The recent Ministerial Meeting in Skopje, North Macedonia, 30 November – 1 December 2023, started with the dramatic walkout of the Foreign Ministers from Ukraine, Poland and the three Baltic states in anticipation of the Russian Foreign Minister Lavrov’s arrival, but nevertheless produced a Chair for 2024, Malta, and an additional nine months of tenure for the top OSCE leadership, the OSCE Secretary General, the OSCE High Commissioner on National Minorities (HCNM), the OSCE Representative on Freedom of the Media (RfoM), the Director of the OSCE Office for Democratic Institutions and Human Rights (ODIHR). The OSCE will continue to limp on in 2024, even if there still has not been any consensus on the budget since 2021. The essential question becomes whether the OSCE, to any degree, can implement its mandate with its current predicaments.

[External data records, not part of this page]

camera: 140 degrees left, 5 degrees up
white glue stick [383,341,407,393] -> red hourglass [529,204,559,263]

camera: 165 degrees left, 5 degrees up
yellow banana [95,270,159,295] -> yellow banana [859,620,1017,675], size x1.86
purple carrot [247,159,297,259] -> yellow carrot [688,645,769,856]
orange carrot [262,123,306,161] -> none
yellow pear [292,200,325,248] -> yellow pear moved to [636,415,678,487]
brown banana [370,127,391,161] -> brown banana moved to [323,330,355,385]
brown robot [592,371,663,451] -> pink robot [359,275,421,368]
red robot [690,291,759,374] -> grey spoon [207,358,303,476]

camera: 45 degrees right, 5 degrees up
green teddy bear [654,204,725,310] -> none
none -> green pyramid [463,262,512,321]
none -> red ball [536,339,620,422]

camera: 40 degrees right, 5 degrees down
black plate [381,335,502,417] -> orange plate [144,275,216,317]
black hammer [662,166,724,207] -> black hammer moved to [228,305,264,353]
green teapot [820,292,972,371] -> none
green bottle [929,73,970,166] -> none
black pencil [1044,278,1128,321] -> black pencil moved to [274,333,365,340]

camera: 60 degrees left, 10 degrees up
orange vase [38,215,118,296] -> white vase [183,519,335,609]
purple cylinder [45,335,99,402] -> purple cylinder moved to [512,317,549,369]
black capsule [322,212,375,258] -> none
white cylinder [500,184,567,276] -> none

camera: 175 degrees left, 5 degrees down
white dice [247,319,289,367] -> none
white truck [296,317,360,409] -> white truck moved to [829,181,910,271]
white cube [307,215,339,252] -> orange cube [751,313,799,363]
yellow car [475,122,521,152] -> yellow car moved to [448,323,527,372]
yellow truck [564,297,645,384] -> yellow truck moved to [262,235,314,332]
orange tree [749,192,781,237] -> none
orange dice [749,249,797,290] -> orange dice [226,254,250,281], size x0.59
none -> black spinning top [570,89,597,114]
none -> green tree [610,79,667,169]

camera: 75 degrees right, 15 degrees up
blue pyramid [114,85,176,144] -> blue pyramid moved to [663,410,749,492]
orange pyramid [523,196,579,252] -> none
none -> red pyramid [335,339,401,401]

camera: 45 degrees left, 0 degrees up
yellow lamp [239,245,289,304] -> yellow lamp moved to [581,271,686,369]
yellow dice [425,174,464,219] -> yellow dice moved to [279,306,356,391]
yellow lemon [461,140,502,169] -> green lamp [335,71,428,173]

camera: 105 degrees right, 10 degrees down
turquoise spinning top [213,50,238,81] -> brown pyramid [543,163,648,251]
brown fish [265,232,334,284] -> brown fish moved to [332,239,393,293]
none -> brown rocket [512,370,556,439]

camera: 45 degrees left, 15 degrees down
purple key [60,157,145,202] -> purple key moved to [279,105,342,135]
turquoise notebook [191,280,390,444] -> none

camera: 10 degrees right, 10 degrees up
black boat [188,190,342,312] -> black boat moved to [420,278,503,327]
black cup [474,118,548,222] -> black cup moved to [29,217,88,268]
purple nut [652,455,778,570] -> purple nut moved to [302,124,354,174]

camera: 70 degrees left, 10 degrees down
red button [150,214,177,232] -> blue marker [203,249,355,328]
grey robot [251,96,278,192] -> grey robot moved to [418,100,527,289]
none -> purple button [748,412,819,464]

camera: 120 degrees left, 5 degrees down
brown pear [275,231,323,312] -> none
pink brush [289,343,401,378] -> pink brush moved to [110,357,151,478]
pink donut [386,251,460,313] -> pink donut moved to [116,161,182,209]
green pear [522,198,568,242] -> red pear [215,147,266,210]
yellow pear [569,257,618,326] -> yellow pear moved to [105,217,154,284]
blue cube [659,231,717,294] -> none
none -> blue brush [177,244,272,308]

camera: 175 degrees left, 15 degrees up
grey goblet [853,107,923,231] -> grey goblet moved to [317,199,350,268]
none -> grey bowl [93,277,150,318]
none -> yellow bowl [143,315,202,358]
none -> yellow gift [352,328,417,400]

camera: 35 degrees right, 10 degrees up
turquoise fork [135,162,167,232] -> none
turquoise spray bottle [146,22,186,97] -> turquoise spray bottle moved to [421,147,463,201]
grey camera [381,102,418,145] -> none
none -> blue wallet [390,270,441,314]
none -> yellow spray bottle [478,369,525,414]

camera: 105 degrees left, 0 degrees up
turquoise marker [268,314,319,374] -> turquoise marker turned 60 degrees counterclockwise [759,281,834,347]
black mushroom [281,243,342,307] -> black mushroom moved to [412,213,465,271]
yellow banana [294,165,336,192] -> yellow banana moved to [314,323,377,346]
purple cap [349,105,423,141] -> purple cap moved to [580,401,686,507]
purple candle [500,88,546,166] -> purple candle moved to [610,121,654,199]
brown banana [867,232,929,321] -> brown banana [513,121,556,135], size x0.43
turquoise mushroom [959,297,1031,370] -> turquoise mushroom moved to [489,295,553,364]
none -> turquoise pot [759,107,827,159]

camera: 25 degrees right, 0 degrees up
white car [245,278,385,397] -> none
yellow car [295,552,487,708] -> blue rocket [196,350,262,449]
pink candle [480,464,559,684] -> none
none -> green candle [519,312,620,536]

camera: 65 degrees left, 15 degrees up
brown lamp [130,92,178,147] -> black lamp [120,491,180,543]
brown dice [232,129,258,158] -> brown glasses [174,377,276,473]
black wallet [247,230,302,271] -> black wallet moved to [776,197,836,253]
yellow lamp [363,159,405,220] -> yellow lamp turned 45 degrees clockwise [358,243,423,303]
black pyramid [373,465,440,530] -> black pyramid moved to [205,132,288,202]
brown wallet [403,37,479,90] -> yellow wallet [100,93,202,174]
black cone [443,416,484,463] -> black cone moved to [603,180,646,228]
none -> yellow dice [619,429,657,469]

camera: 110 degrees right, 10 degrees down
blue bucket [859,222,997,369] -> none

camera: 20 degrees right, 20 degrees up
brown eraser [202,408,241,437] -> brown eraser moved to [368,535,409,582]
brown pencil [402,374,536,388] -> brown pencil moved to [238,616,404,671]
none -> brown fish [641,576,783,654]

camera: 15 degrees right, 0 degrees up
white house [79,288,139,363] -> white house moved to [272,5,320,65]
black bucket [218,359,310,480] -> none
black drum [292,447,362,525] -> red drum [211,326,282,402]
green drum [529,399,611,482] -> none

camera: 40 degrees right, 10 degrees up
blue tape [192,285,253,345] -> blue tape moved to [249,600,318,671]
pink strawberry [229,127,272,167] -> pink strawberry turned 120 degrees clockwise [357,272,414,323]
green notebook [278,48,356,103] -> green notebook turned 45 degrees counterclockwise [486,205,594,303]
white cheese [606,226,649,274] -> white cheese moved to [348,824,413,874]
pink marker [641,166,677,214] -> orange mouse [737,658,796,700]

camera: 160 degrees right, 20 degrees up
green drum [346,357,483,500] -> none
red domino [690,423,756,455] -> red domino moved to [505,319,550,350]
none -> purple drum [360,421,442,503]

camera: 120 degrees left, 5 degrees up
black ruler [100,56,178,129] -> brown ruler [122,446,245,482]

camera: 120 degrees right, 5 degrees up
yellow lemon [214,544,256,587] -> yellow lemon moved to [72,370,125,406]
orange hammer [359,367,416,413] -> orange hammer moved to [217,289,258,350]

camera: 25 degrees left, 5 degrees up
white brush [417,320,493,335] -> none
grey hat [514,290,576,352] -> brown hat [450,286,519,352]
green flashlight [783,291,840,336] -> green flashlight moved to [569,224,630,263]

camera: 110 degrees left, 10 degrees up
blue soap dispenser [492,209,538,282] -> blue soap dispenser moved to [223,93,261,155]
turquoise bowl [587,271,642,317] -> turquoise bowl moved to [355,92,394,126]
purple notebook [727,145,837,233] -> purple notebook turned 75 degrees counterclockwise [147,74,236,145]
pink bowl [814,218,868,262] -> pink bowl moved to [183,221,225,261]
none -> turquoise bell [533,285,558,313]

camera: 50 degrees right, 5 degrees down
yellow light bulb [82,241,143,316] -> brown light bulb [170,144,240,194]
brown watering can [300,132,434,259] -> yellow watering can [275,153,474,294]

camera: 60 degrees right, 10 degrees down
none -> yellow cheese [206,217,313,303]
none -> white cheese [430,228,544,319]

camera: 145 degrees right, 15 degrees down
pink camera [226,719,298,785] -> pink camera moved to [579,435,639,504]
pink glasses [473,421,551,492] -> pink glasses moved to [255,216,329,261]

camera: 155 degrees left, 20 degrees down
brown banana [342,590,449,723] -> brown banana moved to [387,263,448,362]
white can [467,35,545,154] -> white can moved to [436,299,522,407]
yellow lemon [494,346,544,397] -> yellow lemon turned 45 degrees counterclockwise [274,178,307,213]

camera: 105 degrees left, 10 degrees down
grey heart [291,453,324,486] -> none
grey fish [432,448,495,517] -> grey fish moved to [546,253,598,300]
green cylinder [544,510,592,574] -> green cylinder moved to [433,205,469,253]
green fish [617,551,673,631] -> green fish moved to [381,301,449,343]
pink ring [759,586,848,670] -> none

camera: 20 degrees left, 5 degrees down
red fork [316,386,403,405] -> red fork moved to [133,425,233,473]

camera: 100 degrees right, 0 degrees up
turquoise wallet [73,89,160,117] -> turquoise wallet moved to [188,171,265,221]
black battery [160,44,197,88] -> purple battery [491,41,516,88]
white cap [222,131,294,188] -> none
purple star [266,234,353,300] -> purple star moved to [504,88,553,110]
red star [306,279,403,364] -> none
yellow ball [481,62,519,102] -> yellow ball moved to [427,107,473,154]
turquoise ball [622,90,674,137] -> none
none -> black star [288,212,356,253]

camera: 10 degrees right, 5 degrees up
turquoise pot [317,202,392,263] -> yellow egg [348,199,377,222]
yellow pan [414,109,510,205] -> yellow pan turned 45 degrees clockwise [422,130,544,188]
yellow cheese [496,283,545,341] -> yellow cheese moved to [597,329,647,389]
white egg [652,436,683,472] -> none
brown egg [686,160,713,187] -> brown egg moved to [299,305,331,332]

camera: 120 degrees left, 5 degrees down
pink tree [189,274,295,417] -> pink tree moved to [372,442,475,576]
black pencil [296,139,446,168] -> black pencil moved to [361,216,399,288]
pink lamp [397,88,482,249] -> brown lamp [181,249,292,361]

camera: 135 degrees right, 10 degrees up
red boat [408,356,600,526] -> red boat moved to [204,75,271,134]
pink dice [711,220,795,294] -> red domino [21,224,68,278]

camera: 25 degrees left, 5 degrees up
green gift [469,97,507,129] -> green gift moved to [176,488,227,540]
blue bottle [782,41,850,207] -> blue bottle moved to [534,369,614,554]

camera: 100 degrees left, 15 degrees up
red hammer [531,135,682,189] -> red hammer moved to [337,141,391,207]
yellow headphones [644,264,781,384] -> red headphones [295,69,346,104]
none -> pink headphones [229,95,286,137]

The lecture will, in conclusion, outline some possible scenarios for the OSCE in the near to medium term, given potential geo-political developments.

About our speaker

Jonas Mikkelsen has worked in international organizations since 2005 in the areas of Rule of Law, Democracy Assistance and Human Rights. He started his career with the International Development Law Organization (IDLO) in Rome, and his latest appointment was as Second Deputy Director at the Organization for Security and Cooperation in Europe (OSCE) Office for Democratic Institutions and Human Rights (ODIHR). He holds a Ph.D. in International Relations from the University of London, an MSc in Statistics and Economics from the University of Rome ‘Sapienza’, a Postgraduate Diploma in Business and Administration from the University of Manchester, as well as a BA in History and a BSc in Economics from the University of Copenhagen.